[Stored data]
--------------------------------

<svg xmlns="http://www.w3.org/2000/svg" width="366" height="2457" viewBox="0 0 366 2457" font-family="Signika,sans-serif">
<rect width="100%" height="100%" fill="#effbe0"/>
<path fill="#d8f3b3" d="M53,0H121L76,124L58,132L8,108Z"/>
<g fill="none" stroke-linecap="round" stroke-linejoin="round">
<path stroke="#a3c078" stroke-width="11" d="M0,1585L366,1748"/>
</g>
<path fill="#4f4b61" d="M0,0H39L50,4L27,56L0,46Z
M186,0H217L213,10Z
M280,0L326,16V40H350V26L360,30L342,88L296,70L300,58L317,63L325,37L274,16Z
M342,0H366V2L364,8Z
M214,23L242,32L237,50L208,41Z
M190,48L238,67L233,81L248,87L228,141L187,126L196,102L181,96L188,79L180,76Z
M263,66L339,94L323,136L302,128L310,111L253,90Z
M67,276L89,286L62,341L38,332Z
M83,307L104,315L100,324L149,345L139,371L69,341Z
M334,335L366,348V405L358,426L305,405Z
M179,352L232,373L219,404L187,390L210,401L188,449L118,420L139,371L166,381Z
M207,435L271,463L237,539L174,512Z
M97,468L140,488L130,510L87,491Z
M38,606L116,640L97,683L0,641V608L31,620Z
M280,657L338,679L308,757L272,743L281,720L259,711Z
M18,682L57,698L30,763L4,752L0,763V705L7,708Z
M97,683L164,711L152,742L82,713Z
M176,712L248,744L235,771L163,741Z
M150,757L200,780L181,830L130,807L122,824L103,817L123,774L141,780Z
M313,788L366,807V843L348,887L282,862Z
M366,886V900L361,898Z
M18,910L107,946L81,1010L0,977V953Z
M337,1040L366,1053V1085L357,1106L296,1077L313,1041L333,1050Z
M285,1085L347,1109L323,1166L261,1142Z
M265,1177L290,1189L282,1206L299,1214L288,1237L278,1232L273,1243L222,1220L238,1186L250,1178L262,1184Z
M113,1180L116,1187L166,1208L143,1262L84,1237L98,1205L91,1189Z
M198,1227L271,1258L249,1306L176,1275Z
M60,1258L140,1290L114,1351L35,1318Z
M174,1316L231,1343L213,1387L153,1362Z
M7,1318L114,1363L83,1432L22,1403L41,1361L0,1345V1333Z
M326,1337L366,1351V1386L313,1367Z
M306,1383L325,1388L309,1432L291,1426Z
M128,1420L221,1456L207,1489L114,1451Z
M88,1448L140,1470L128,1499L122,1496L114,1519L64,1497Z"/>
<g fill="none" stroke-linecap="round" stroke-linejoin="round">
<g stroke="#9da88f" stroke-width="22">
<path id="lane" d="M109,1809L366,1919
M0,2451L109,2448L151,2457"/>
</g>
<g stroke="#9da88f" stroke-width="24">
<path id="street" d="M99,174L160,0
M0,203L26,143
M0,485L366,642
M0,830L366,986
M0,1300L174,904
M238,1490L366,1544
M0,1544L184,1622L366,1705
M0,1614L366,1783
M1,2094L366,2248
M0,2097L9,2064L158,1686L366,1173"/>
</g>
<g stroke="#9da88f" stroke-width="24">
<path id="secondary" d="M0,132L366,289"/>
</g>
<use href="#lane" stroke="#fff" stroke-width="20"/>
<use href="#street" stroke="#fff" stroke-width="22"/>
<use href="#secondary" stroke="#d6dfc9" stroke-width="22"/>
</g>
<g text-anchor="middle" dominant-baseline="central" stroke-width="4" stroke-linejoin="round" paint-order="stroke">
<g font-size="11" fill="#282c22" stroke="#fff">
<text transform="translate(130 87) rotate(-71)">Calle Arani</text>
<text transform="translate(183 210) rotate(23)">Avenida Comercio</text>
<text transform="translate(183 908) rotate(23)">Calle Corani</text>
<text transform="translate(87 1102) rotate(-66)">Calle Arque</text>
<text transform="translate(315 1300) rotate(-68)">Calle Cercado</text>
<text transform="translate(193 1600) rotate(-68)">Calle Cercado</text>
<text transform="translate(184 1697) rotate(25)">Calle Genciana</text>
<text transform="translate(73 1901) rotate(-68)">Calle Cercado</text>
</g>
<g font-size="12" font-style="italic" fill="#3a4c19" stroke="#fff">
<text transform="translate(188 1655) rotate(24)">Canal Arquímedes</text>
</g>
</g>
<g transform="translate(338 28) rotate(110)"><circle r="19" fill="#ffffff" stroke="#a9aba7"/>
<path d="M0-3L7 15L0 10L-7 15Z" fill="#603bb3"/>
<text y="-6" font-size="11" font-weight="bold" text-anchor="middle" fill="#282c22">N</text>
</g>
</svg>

--------------------------------

#### Problem requirements:
All of the data above should be written out again word for word.

#### Result of the task:
<svg xmlns="http://www.w3.org/2000/svg" width="366" height="2457" viewBox="0 0 366 2457" font-family="Signika,sans-serif">
<rect width="100%" height="100%" fill="#effbe0"/>
<path fill="#d8f3b3" d="M53,0H121L76,124L58,132L8,108Z"/>
<g fill="none" stroke-linecap="round" stroke-linejoin="round">
<path stroke="#a3c078" stroke-width="11" d="M0,1585L366,1748"/>
</g>
<path fill="#4f4b61" d="M0,0H39L50,4L27,56L0,46Z
M186,0H217L213,10Z
M280,0L326,16V40H350V26L360,30L342,88L296,70L300,58L317,63L325,37L274,16Z
M342,0H366V2L364,8Z
M214,23L242,32L237,50L208,41Z
M190,48L238,67L233,81L248,87L228,141L187,126L196,102L181,96L188,79L180,76Z
M263,66L339,94L323,136L302,128L310,111L253,90Z
M67,276L89,286L62,341L38,332Z
M83,307L104,315L100,324L149,345L139,371L69,341Z
M334,335L366,348V405L358,426L305,405Z
M179,352L232,373L219,404L187,390L210,401L188,449L118,420L139,371L166,381Z
M207,435L271,463L237,539L174,512Z
M97,468L140,488L130,510L87,491Z
M38,606L116,640L97,683L0,641V608L31,620Z
M280,657L338,679L308,757L272,743L281,720L259,711Z
M18,682L57,698L30,763L4,752L0,763V705L7,708Z
M97,683L164,711L152,742L82,713Z
M176,712L248,744L235,771L163,741Z
M150,757L200,780L181,830L130,807L122,824L103,817L123,774L141,780Z
M313,788L366,807V843L348,887L282,862Z
M366,886V900L361,898Z
M18,910L107,946L81,1010L0,977V953Z
M337,1040L366,1053V1085L357,1106L296,1077L313,1041L333,1050Z
M285,1085L347,1109L323,1166L261,1142Z
M265,1177L290,1189L282,1206L299,1214L288,1237L278,1232L273,1243L222,1220L238,1186L250,1178L262,1184Z
M113,1180L116,1187L166,1208L143,1262L84,1237L98,1205L91,1189Z
M198,1227L271,1258L249,1306L176,1275Z
M60,1258L140,1290L114,1351L35,1318Z
M174,1316L231,1343L213,1387L153,1362Z
M7,1318L114,1363L83,1432L22,1403L41,1361L0,1345V1333Z
M326,1337L366,1351V1386L313,1367Z
M306,1383L325,1388L309,1432L291,1426Z
M128,1420L221,1456L207,1489L114,1451Z
M88,1448L140,1470L128,1499L122,1496L114,1519L64,1497Z"/>
<g fill="none" stroke-linecap="round" stroke-linejoin="round">
<g stroke="#9da88f" stroke-width="22">
<path id="lane" d="M109,1809L366,1919
M0,2451L109,2448L151,2457"/>
</g>
<g stroke="#9da88f" stroke-width="24">
<path id="street" d="M99,174L160,0
M0,203L26,143
M0,485L366,642
M0,830L366,986
M0,1300L174,904
M238,1490L366,1544
M0,1544L184,1622L366,1705
M0,1614L366,1783
M1,2094L366,2248
M0,2097L9,2064L158,1686L366,1173"/>
</g>
<g stroke="#9da88f" stroke-width="24">
<path id="secondary" d="M0,132L366,289"/>
</g>
<use href="#lane" stroke="#fff" stroke-width="20"/>
<use href="#street" stroke="#fff" stroke-width="22"/>
<use href="#secondary" stroke="#d6dfc9" stroke-width="22"/>
</g>
<g text-anchor="middle" dominant-baseline="central" stroke-width="4" stroke-linejoin="round" paint-order="stroke">
<g font-size="11" fill="#282c22" stroke="#fff">
<text transform="translate(130 87) rotate(-71)">Calle Arani</text>
<text transform="translate(183 210) rotate(23)">Avenida Comercio</text>
<text transform="translate(183 908) rotate(23)">Calle Corani</text>
<text transform="translate(87 1102) rotate(-66)">Calle Arque</text>
<text transform="translate(315 1300) rotate(-68)">Calle Cercado</text>
<text transform="translate(193 1600) rotate(-68)">Calle Cercado</text>
<text transform="translate(184 1697) rotate(25)">Calle Genciana</text>
<text transform="translate(73 1901) rotate(-68)">Calle Cercado</text>
</g>
<g font-size="12" font-style="italic" fill="#3a4c19" stroke="#fff">
<text transform="translate(188 1655) rotate(24)">Canal Arquímedes</text>
</g>
</g>
<g transform="translate(338 28) rotate(110)"><circle r="19" fill="#ffffff" stroke="#a9aba7"/>
<path d="M0-3L7 15L0 10L-7 15Z" fill="#603bb3"/>
<text y="-6" font-size="11" font-weight="bold" text-anchor="middle" fill="#282c22">N</text>
</g>
</svg>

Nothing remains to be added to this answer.